## TEKS YANG DIBERIKAN
MACAM-MACAM WALI DALAM PERNIKAHAN



Wali nikah dibagi menjadi tiga katagori, yaitu wali nasab, wali hakimdan wali muhakam. 

a. Wali Nasab 

Wali nasab adalah orang-orang yang terdiri dari keluarga calon mempelai wanita yang berhak menjadi wali menurut urutan sebagai berikut:

1) Pria yang menurunkan calon mempelai wanita dari keturunan pria murni (yang berarti dalam garis keturunan itu tidak ada penghubung yang wanita) yaitu: ayah, kakek, dan seterusnya ke atas.[1]

2) Pria keturunan dari ayah mempelai wanita dalam garis murni yaitu: saudara kandung, anaak dari saudara seayah, anak dari saudara kandung anak dari saudara seayah, dan seterusnya ke bawah.

3) Pria keturunan dari ayahnya ayah dalam garis pria murni yaitu: saudara kandung dari ayah, saudara sebapak dari ayah, anak saudara  kandung dari ayah, dan setrusnya ke bawah.   

Apabila wali tersebut di atas tidak beragama Islam sedangkan calon mempelai wanita beragama Islam atau wali-wali tersebut di atas belum baligh, atau tidak berakal, atau rusak pikiranya, atau bisu yang tidak bisa diajak bicara dengan isyarat dan tidak bisa menulis, maka hak menjadi wali pindah kepada wali berikutnya.

Daftar dari sebuah kumpulan data:
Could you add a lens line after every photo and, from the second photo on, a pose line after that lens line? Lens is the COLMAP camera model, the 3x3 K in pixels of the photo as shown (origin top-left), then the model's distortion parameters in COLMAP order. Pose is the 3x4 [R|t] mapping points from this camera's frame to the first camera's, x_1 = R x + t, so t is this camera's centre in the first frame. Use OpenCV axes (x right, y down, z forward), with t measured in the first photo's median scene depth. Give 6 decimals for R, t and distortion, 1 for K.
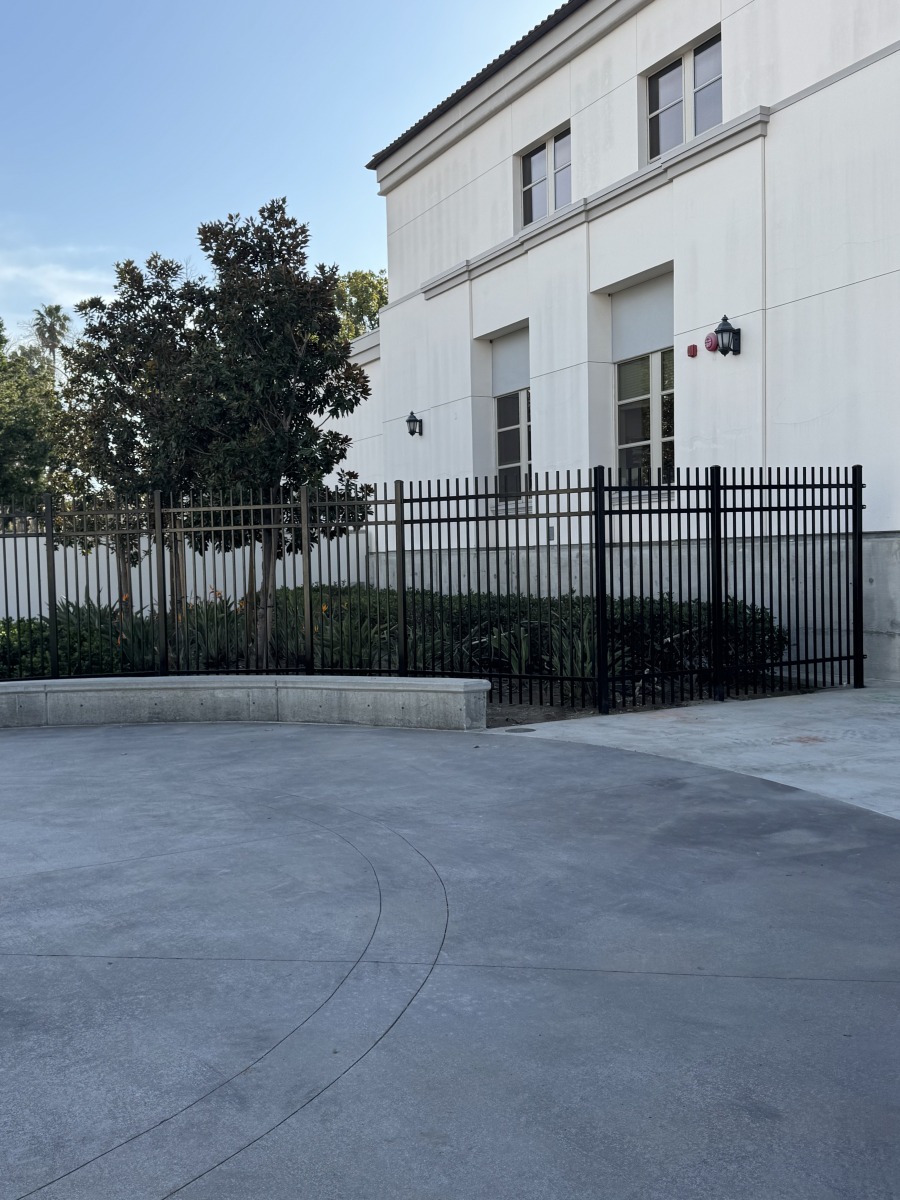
lens RADIAL K [[1132.6, 0, 447.6], [0, 1132.6, 605.5], [0, 0, 1]] dist [0.025921, 0.000000]
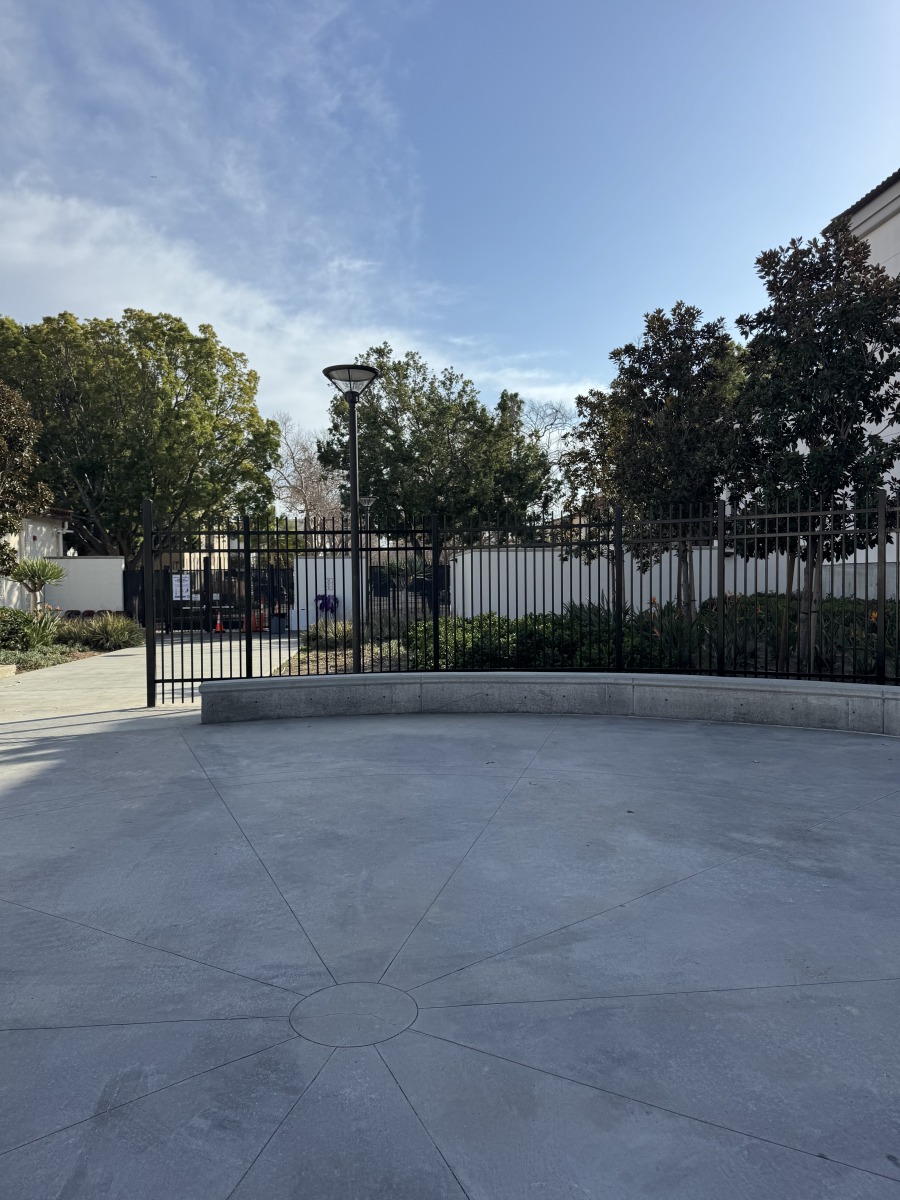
lens RADIAL K [[825.0, 0, 451.0], [0, 825.0, 593.6], [0, 0, 1]] dist [0.018842, -0.009364]
pose [[0.925864, 0.028794, -0.376758, -0.221719], [-0.035673, 0.999300, -0.011292, 0.005318], [0.376169, 0.023895, 0.926243, 0.213908]]
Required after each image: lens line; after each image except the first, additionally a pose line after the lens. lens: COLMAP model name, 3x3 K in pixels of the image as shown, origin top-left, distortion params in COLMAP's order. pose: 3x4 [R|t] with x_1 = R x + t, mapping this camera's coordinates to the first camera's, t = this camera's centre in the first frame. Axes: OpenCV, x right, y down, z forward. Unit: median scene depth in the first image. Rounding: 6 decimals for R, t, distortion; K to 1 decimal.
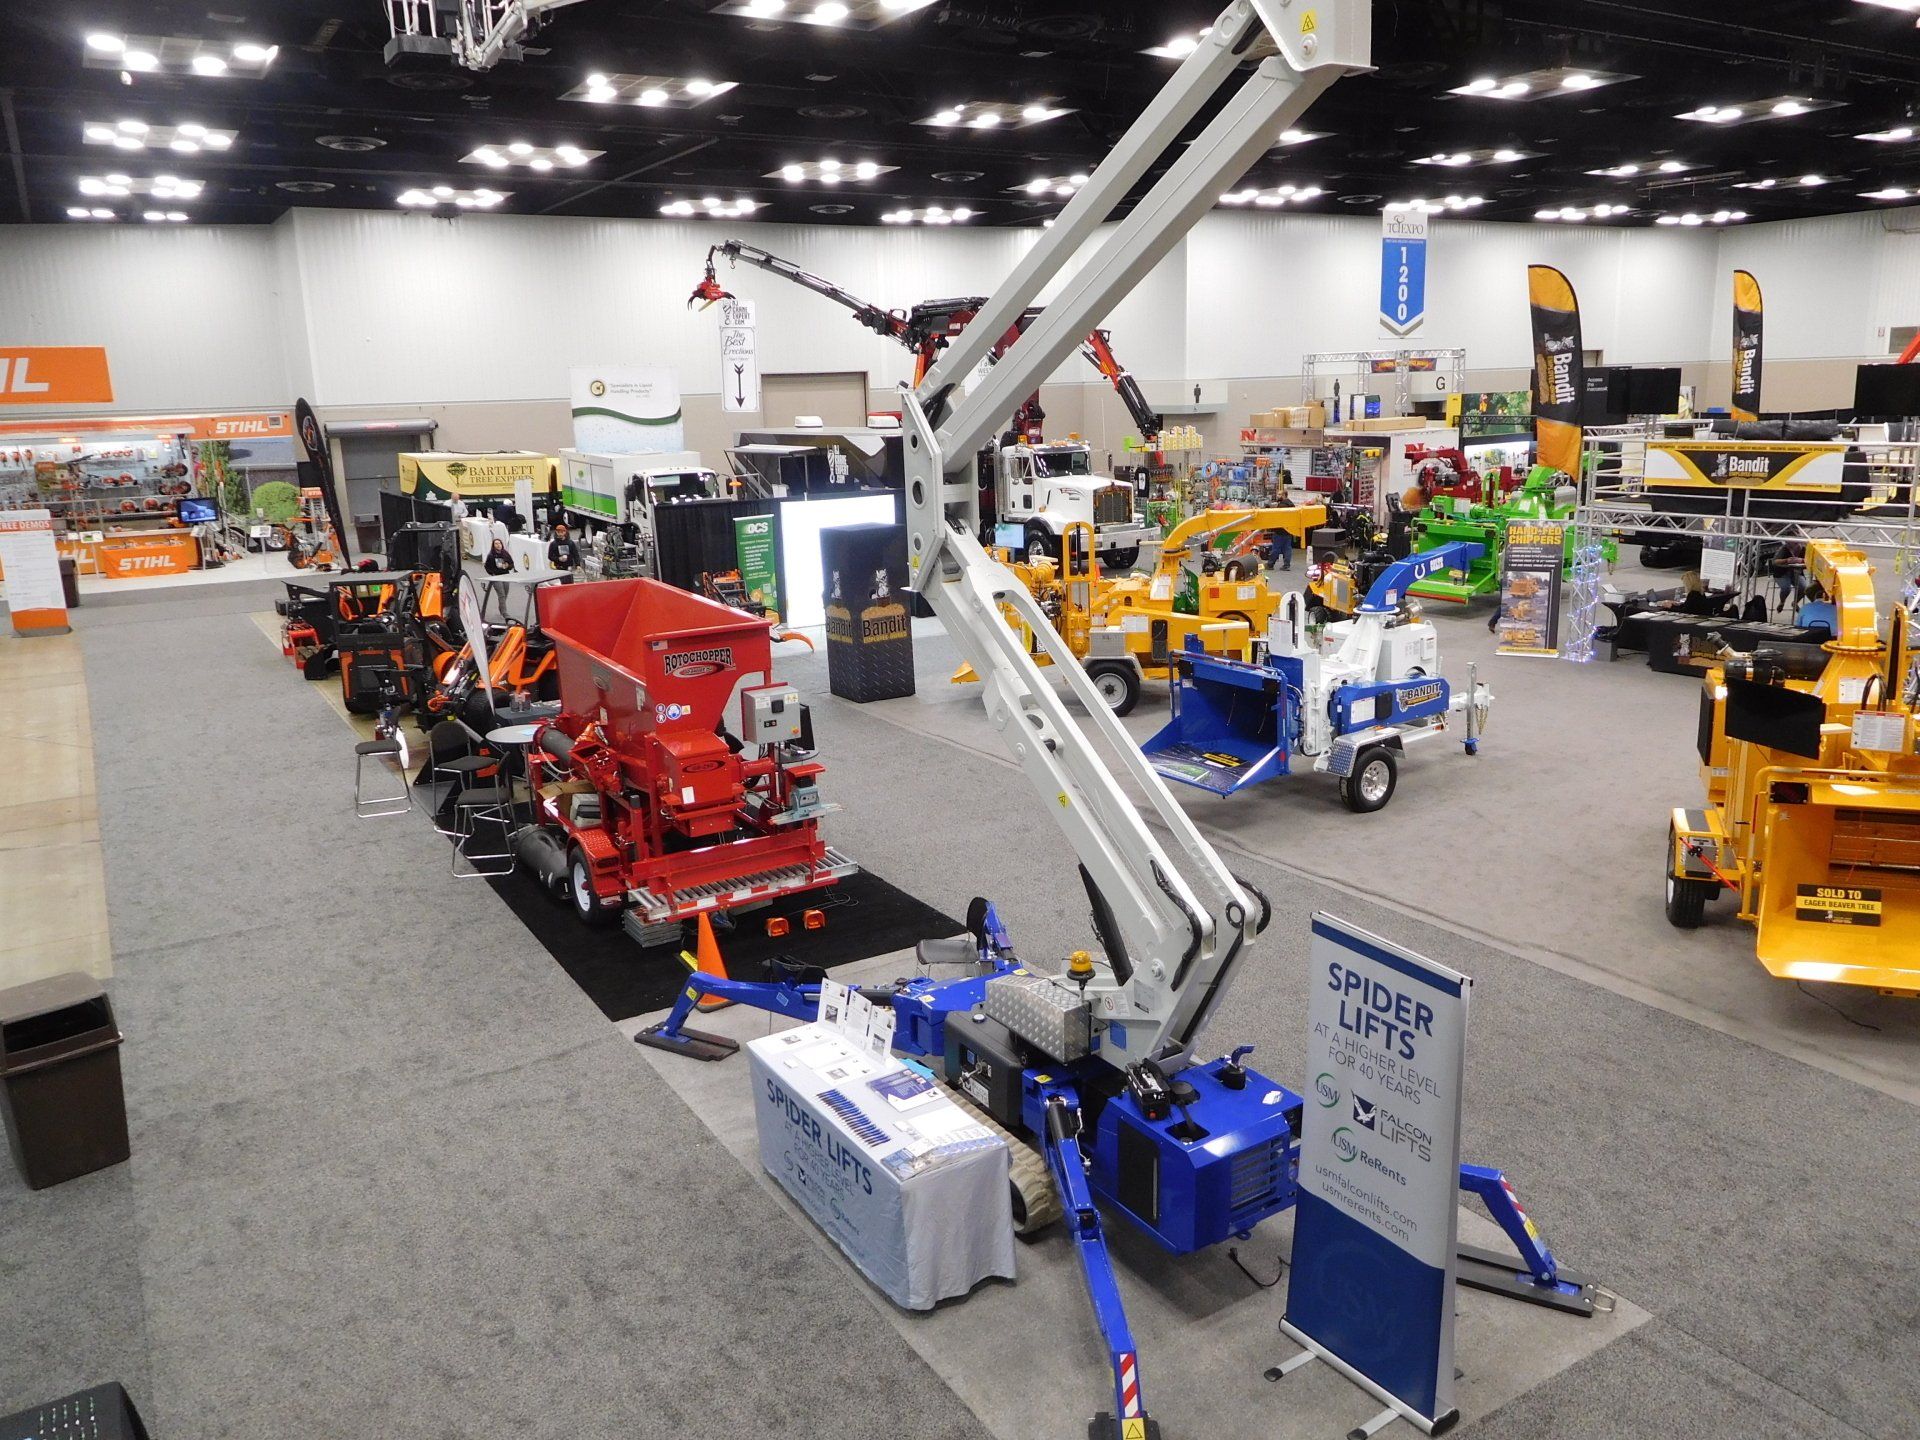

## TUGAS UNTUK DISELESAIKAN
Kembalikan bagian teks tentang wali nikah dari "Wali nasab adalah" sampai "seterusnya ke bawah.", sama persis huruf demi huruf. Daftar ini tidak berhubungan dengan teks tentang wali nikah.

## HASIL PENGERJAAN TUGAS
Wali nasab adalah orang-orang yang terdiri dari keluarga calon mempelai wanita yang berhak menjadi wali menurut urutan sebagai berikut:

1) Pria yang menurunkan calon mempelai wanita dari keturunan pria murni (yang berarti dalam garis keturunan itu tidak ada penghubung yang wanita) yaitu: ayah, kakek, dan seterusnya ke atas.[1]

2) Pria keturunan dari ayah mempelai wanita dalam garis murni yaitu: saudara kandung, anaak dari saudara seayah, anak dari saudara kandung anak dari saudara seayah, dan seterusnya ke bawah.